Items listed in a dataset:

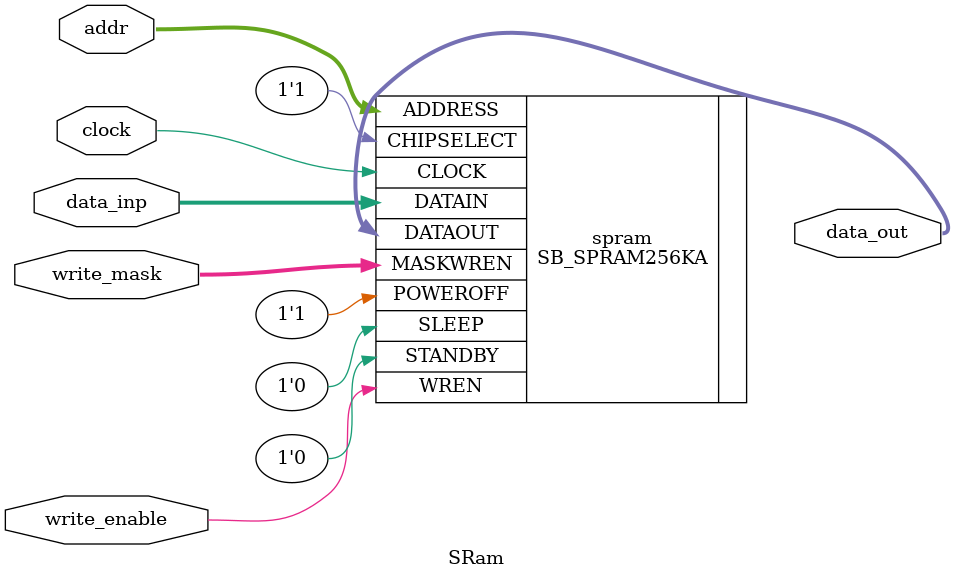
<source format=v>
module SRam(
    input         clock,
    input  [13:0] addr,
    input         write_enable,
    input   [3:0] write_mask,
    input  [15:0] data_inp,
    output [15:0] data_out
);
    SB_SPRAM256KA spram
    (
      .CLOCK(clock),
      .ADDRESS(addr),
      .WREN(write_enable),
      .MASKWREN(write_mask),
      .DATAIN(data_inp),
      .DATAOUT(data_out),
      .CHIPSELECT(1'b1),
      .STANDBY(1'b0),
      .SLEEP(1'b0),
      .POWEROFF(1'b1)
    );

endmodule

</source>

**GOAL OF THE EXERCISE:** When you copy the entries, keep every word exactly as it stands and drop any pictures.

**RESULT:**
<source format=v>
module SRam(
    input         clock,
    input  [13:0] addr,
    input         write_enable,
    input   [3:0] write_mask,
    input  [15:0] data_inp,
    output [15:0] data_out
);
    SB_SPRAM256KA spram
    (
      .CLOCK(clock),
      .ADDRESS(addr),
      .WREN(write_enable),
      .MASKWREN(write_mask),
      .DATAIN(data_inp),
      .DATAOUT(data_out),
      .CHIPSELECT(1'b1),
      .STANDBY(1'b0),
      .SLEEP(1'b0),
      .POWEROFF(1'b1)
    );

endmodule

</source>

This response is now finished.